Your morals and values are everything.
No matter where you get to, no matter how it goes, no matter how it comes at you — the money, fame, temptations — just don't lose your values, your morals, and your integrity because when it's all said and done, you could have a billion dollars, 10 billion, if you don't have those three things, you have nothing.
Being savvy with money is about being open minded in a space where you’re not the smarter person in the room.
You are the brand, you are the business, and when you get in a business meeting … they’re looking at ways to crunch numbers … and ways to monetize. When I started understanding what it was to know how to invest, to buy real estate, to use my likeness as leverage to be a part of a brand for equity… those conversations came by being in other rooms and talking to people that were outside of my comfort level. We as artists, we're the leaders of our pack, so it's hard for us to go look up to somebody else. For me it changed when I put my ego to the side… and just started walking in those rooms like “OK let's talk about it.” You gotta be comfortable with being uncomfortable.
Highlights from Charli XCX’s Best Advice episode
Commercial success does not equate to personal success and won’t always fit into your vision as an artist.

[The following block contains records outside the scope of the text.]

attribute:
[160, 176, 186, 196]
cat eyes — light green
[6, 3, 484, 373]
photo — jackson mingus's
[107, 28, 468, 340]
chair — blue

When I stopped worrying about what people thought of who I was, I was able to find myself and I was able to find the music that I loved to make. It kind of stripped away a lot of boundaries for me. I always did have a distinct vision, but I also think I grappled with wanting commercial success and not understanding how my vision and the commercial success fit together. I grappled with that a lot and now I just don't. But it took me a second to work that out and I think that was sort of it held me back for a while. I know this is the most standard advice, but I think it's actually advice that we don't follow enough: You have to go with your gut.

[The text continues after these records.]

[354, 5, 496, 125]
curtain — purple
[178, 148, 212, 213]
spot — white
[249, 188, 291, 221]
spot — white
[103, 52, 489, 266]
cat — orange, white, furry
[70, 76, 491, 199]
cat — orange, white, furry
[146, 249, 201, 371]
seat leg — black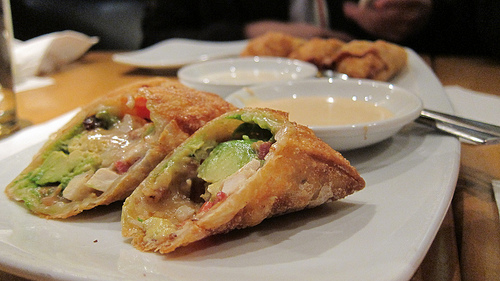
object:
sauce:
[313, 98, 352, 122]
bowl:
[224, 79, 425, 149]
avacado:
[202, 136, 253, 179]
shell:
[106, 107, 366, 252]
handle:
[416, 109, 500, 147]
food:
[118, 104, 361, 254]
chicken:
[95, 134, 153, 168]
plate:
[344, 206, 431, 276]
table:
[0, 48, 149, 141]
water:
[0, 55, 17, 126]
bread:
[334, 40, 406, 79]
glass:
[1, 36, 22, 134]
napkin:
[4, 31, 98, 89]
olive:
[237, 123, 269, 141]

Keep an open mind when working with new collaborators: you never know what could come from it.
It's important when you're young and starting off to explore different types of people. Even I have to tell myself that now, because I can definitely be a bit of a snob when it comes to who I'm going to work with for my own work. Less so if I'm writing for other people, but when it comes to my own stuff, I am very quick to judge and I'm very quick to be like, no that person isn't right for me, without even having given them a chance or met them. There's been so many situations like that where I've almost decided to pull the session, but then I've gone and that person has become one of my most long term collaborators.
Read your contracts and ask questions.
I signed when I was 16 and I didn't know what A&R stood for years and I was too afraid to ask. There's still so many things that people just assume you know. Labels have a responsibility to really make contracts clear for the people they're signing. And lawyers have a responsibility — if they’re going to take on a young client — they need to put the time in with that client and answer their questions. That's the advice: ask all the questions.